Other stuff for next week:

Federal Updates

  • This one is a bit complicated (and frankly, way over my head), but nonetheless, let’s try to talk about it:
    • Congress is debating (several) bills that would prevent a 2 percent Medicare sequester cut from occurring April 1st. 
      • The cuts are a function of the 2011 Budget Control Act, which aims to cut federal spending by $1 trillion by 2021 
    • At the same time, these bills are aiming to exempt the $1.9 trillion American Rescue Plan Act from “pay-as-you-go” aka PAYGO rules
      • PAYGO means that any new legislation that affects revenue and spending on entitlement programs, like Medicare, don’t add to the federal budget deficit.
      • Because some components of the stimulus bill affected Medicare, co-occurring cuts to Medicare services would have to be made under PAYGO
    •  The House passed H.R. 1868 this week, which would prevent both cuts to Medicare funding
      • The bill also aligns healthcare-related aid income from the first CARES Act with the tax structure of CHIP and Medicaid
      • It also helps rural hospitals who are seeking Medicare eligibility and disproportionate-share hospitals from seeing funding cuts.
      • The bill doesn’t end the cuts completely, it just extends the moratorium on making the cuts for 9 more months
    • Senate Republicans don’t like the bill and are planning to push back – can Senate Democrats win 10 GOP votes and avoid cuts to Medicare?

Media Highlights

  • Commercial Appeal – the TN Department of Health announced Friday that counties may begin to progress through the vaccine eligibility phases as their supply allows.
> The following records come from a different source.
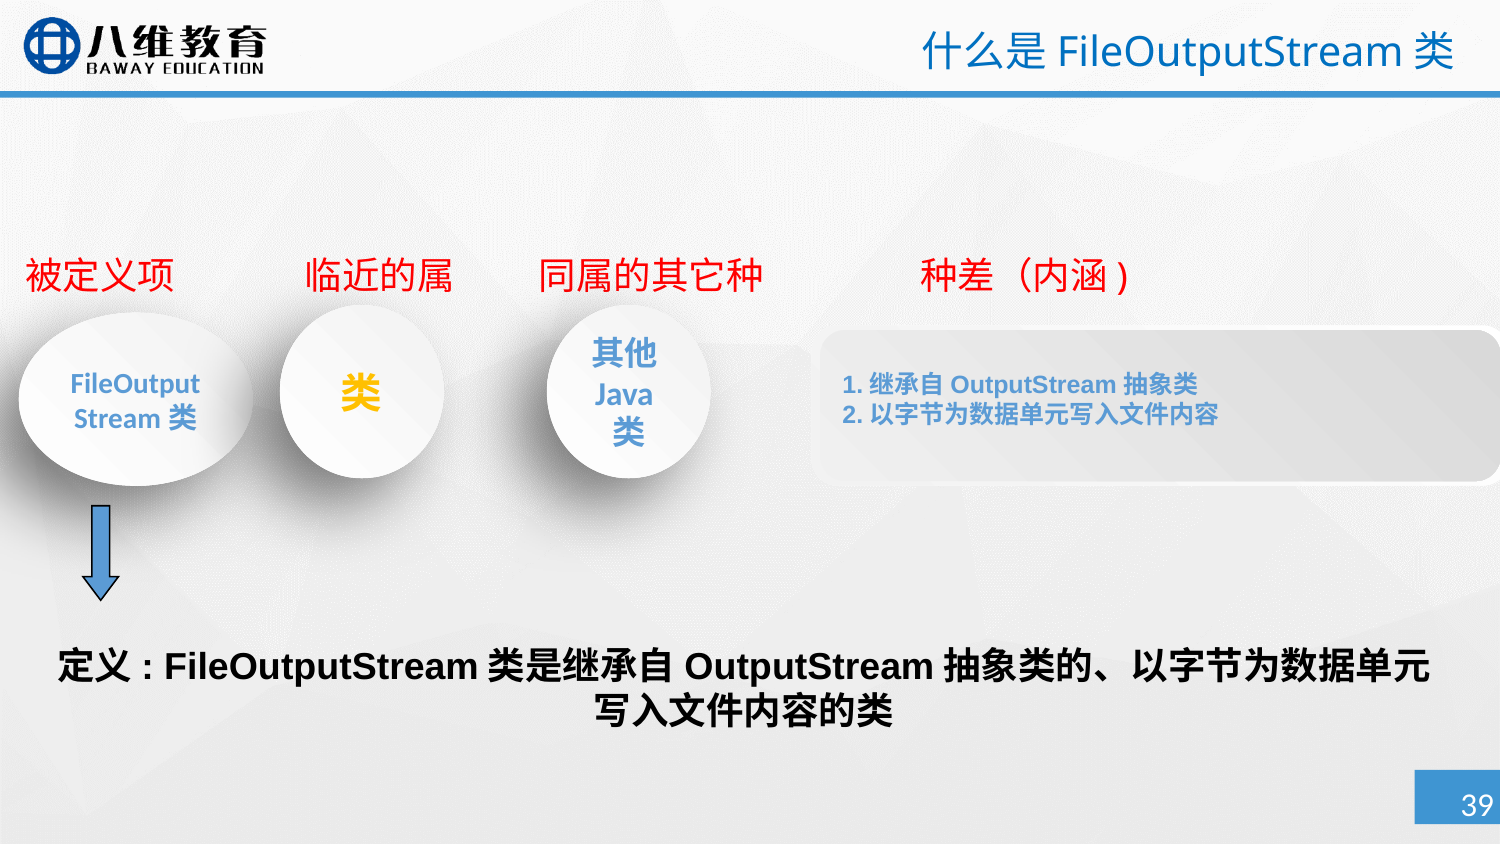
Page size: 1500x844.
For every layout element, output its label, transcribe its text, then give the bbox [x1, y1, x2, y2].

text_box [82, 505, 119, 601]
text_box 种差（内涵) [878, 244, 1170, 305]
text_box FileOutputStream类 [17, 311, 227, 487]
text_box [811, 325, 1500, 486]
title 什么是FileOutputStream类 [360, 23, 1471, 85]
text_box 临近的属 [212, 244, 483, 305]
text_box 其他Java类 [545, 304, 712, 480]
text_box 被定义项 [0, 244, 212, 305]
picture [0, 98, 1500, 844]
text_box 类 [278, 304, 445, 480]
text_box 同属的其它种 [483, 244, 819, 305]
picture [0, 0, 1500, 91]
text_box 定义: FileOutputStream类是继承自OutputStream抽象类的、以字节为数据单元写入文件内容的类 [29, 634, 1459, 740]
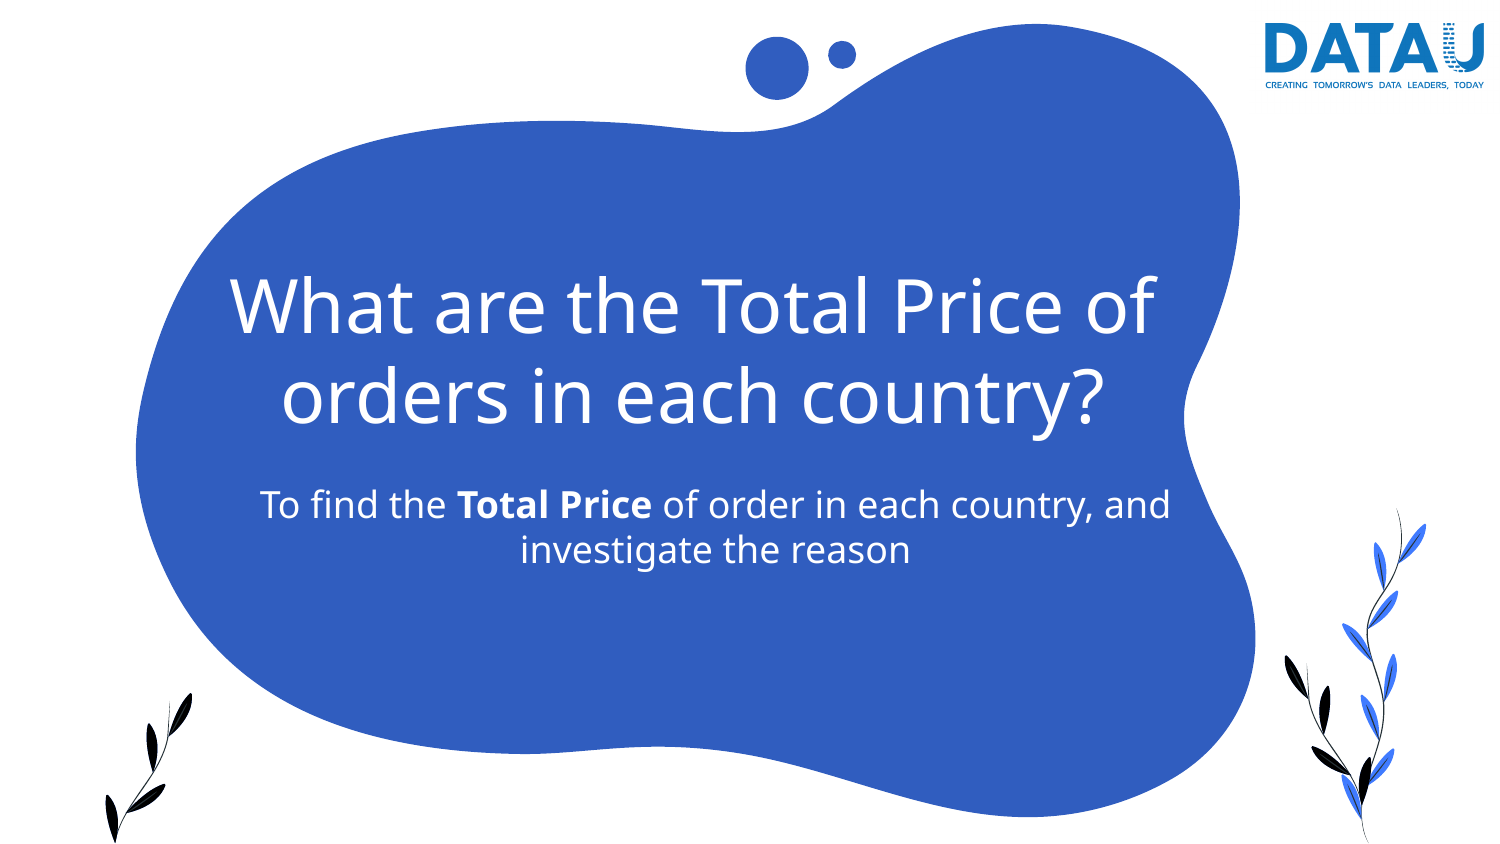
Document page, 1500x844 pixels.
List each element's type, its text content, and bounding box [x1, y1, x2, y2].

subtitle To find the Total Price of order in each country, and investigate the reason [217, 465, 1215, 544]
picture [1248, 0, 1500, 115]
title What are the Total Price of orders in each country? [194, 237, 1192, 454]
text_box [1282, 507, 1427, 844]
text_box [103, 692, 195, 844]
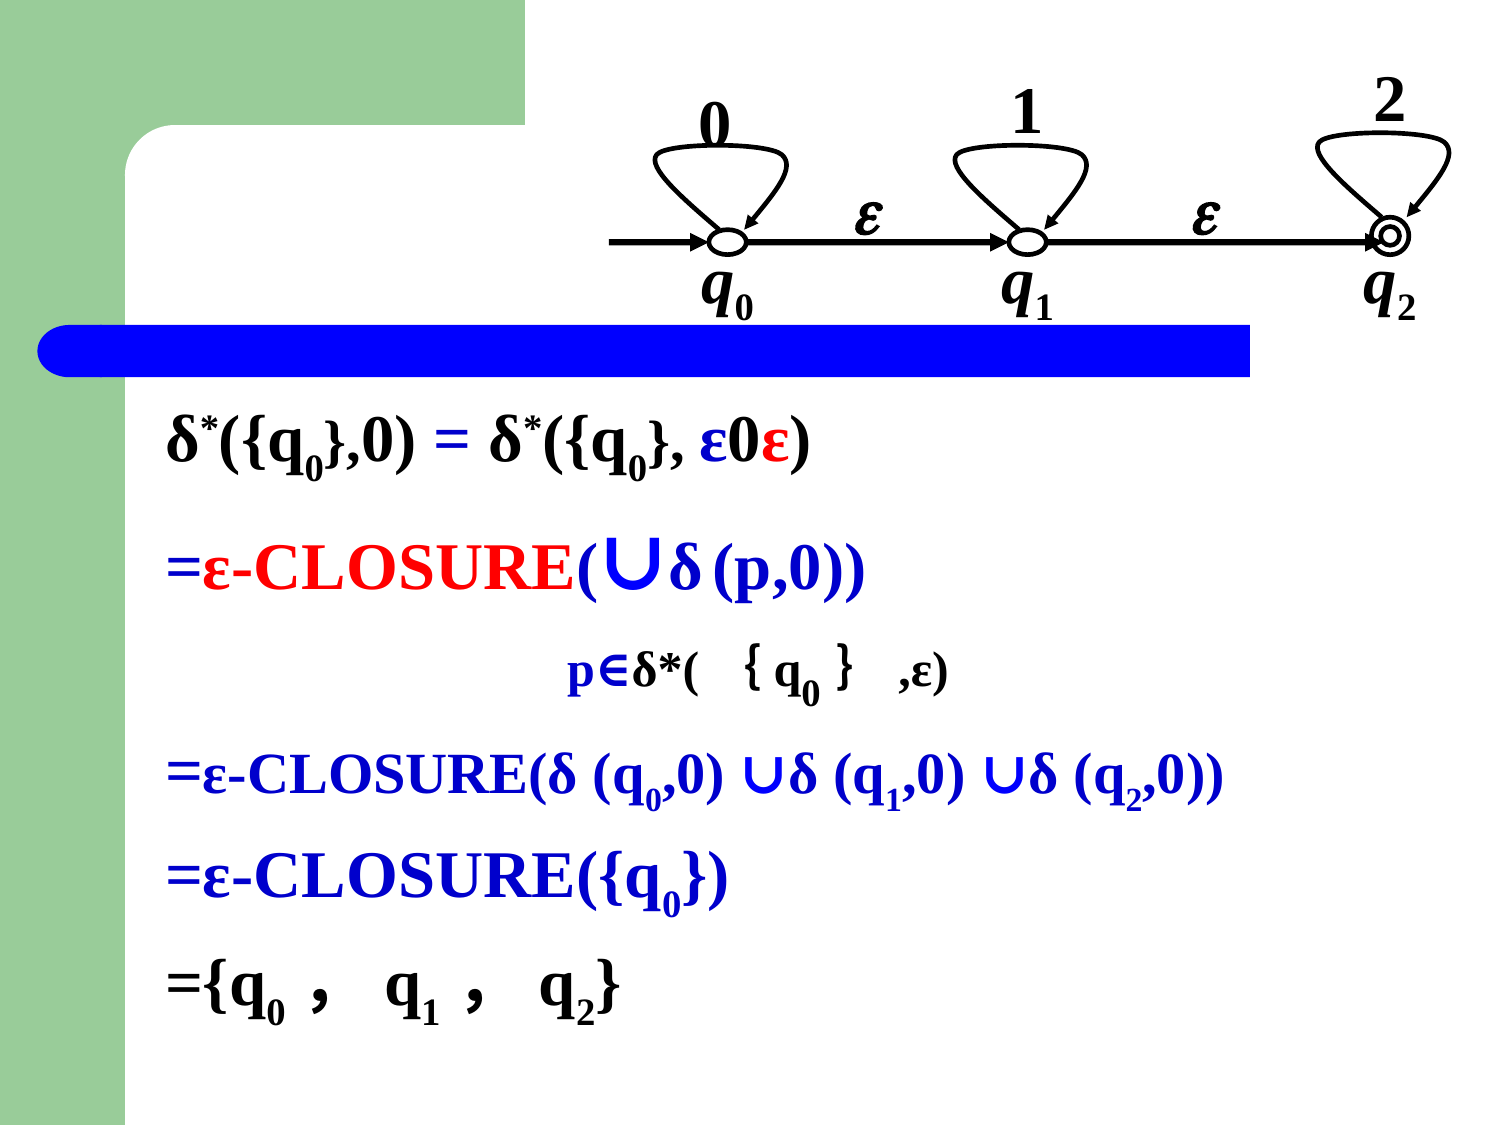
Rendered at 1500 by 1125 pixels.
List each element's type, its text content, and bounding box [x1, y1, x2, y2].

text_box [608, 54, 1460, 323]
list δ*({q0},0) = δ*({q0}, ε0ε) =ε-CLOSURE(∪δ (p,0)) p∈δ*(｛q0｝,ε) =ε-CLOSURE(δ (q0,0) ∪δ (q1,0) ∪δ (q2,0)) =ε-CLOSURE({q0}) ={q0，q1，q2} [149, 387, 1463, 1001]
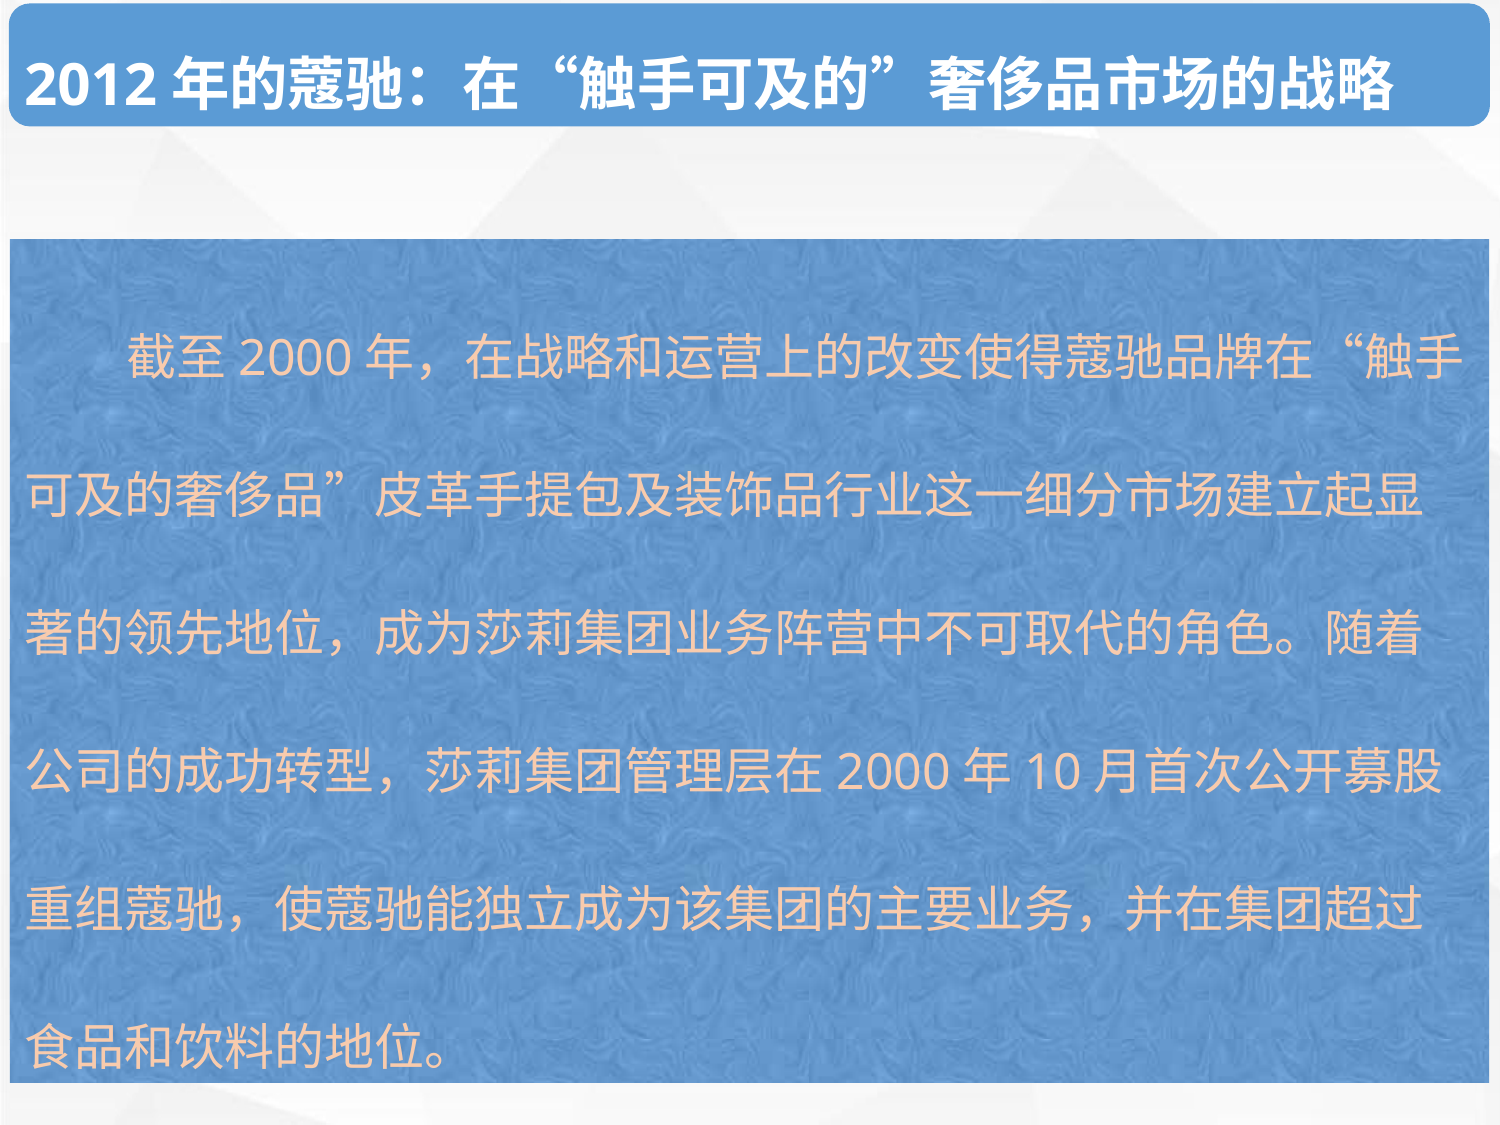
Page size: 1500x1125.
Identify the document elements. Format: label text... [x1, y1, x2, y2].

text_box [9, 4, 1489, 126]
text_box 截至2000年，在战略和运营上的改变使得蔻驰品牌在“触手可及的奢侈品”皮革手提包及装饰品行业这一细分市场建立起显著的领先地位，成为莎莉集团业务阵营中不可取代的角色。随着公司的成功转型，莎莉集团管理层在2000年10月首次公开募股重组蔻驰，使蔻驰能独立成为该集团的主要业务，并在集团超过食品和饮料的地位。 [9, 239, 1490, 1083]
picture [0, 0, 1500, 1125]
This is big news, because it means that the rate of vaccine uptake has accelerated quickly and the supply is approaching the demand. 
  • The Tennessean – the American Rescue Plan is set to distribut almost $2.5 billion to Tennessee for K-12 education. School districts will on average receive $15.3 million. Notably, $4.7 million will be set aside for hiring school nurses, which is nice. 
  • Yahoo – today is the first day of the NCAA Tournament AKA MARCH MADNESS. Who did bettors in Vegas lay down the most money on? The Vols. Enjoy the madness with some notable March buzzer beaters because who doesn’t love a good buzzer beater? 

Thanks for reading and have the most wonderful and restful weekend.